Exercise text:
Just over 100 cyclists and one very loud sound system rode around the Kings Cross gyratory in central London last night, in protest at recent road layout designs which, campaigners say, do too little to improve cyclist safety.
Transport for London's (TfL) designs for Kings Cross, where two cyclists have died, show cycle lanes which disappear at junctions carrying up to five lanes of motor traffic, including many construction lorries and buses. One cycle campaigner, meanwhile, has reimagined the junction with continuous protected cycle tracks.
A London Cycling Campaign (LCC) spokesman says he believes Transport for London is resisting making greater improvements now as the gyratory will be removed in the next ten years.
A speech by cycle campaigner and organiser, James Gower, who reimagined the junction in response to TfL designs (See blog here), was read by fellow campaigners as he was unable to attend due to illness. It said: "The reason we are all here is that Transport for London propose changes to the Kings Cross gyratory, changes that have been sold as 'improvements for cycling'".
He added: "TfL are deliberately ignoring the safety of cyclists and pedestrians in order to keep the minority of people who own a motor car in London moving."
In several parts of TfL's designs motor traffic lanes have become protected cycle lanes, but these tend to disappear at junctions, or at the York Way entrance from the main junction where a cyclist was killed, take a detour via the pavement onto a two-stage crossing, likely to make navigating the junction slow for cyclists.
LCC's Charlie Lloyd says: "The big contention that most people, including LCC, are angry about is... heading into York Way where 'Deep' Lee was killed you have got three lanes going to one and a bit. There is space for a protected route all the way through there."

Raw data:
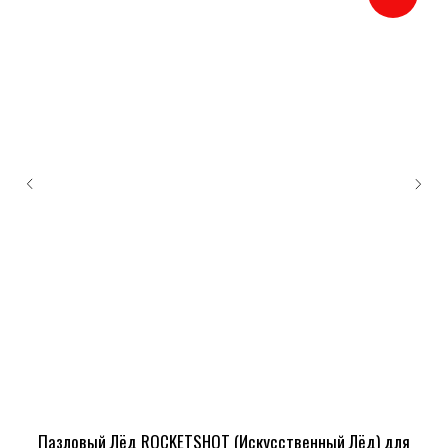
Пазловый Лёд ROCKETSHOT (Искусственный Лёд) для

What you need to do:
**A)** In the report on the Kings Cross cycling protest, why does the London Cycling Campaign spokesman believe Transport for London is resisting greater improvements now?
**B)** Write the next part of the report on the Kings Cross cycling protest, picking up after its final sentence.

Answers per task:
**A)** Because the gyratory will be removed in the next ten years.

**B)**
Lloyd said: "Gyratories were designed in the 60s and 70s to move large amounts of traffic without traffic lights. Once you put pedestrians and buses in there it doesn't work; it is a completely people hostile design."
"I think there is a reluctance in TfL... they are going to take the gyratory out in the next ten or so years and they don't want to put dedicated space for cycling there, saying it will affect capacity on the system. That is what they always say, but that is speculative. The decision should be made on the basis of safe access for people rather than as many cars as you can get through."
Protester Andrew Smith, an actuary who commutes 50km by bike each day, said he feels roads designers aren't properly trained in providing for cyclists.
He said: "There have been four deaths on my route to work since the beginning of the year. The protest is because of the totally inadequate redesign by TfL."
Helen Clarkson, a biomedical lab assistant who read James Gower's speech, commutes across London every day. She said: "I avoid Kings Cross deliberately. It would be quicker if I went all along Euston Road but I use the quieter streets that have a really narrow segregated cycle lane."
TfL say the works at Kings Cross is an interim solution, while they work out the best way to improve the road system at Kings Cross.
Alan Bristow, Director of Road Space Management at Transport for London (TfL) said: “Following a public consultation earlier this year, work to deliver interim safety improvements for cyclists at King’s Cross will begin later this year.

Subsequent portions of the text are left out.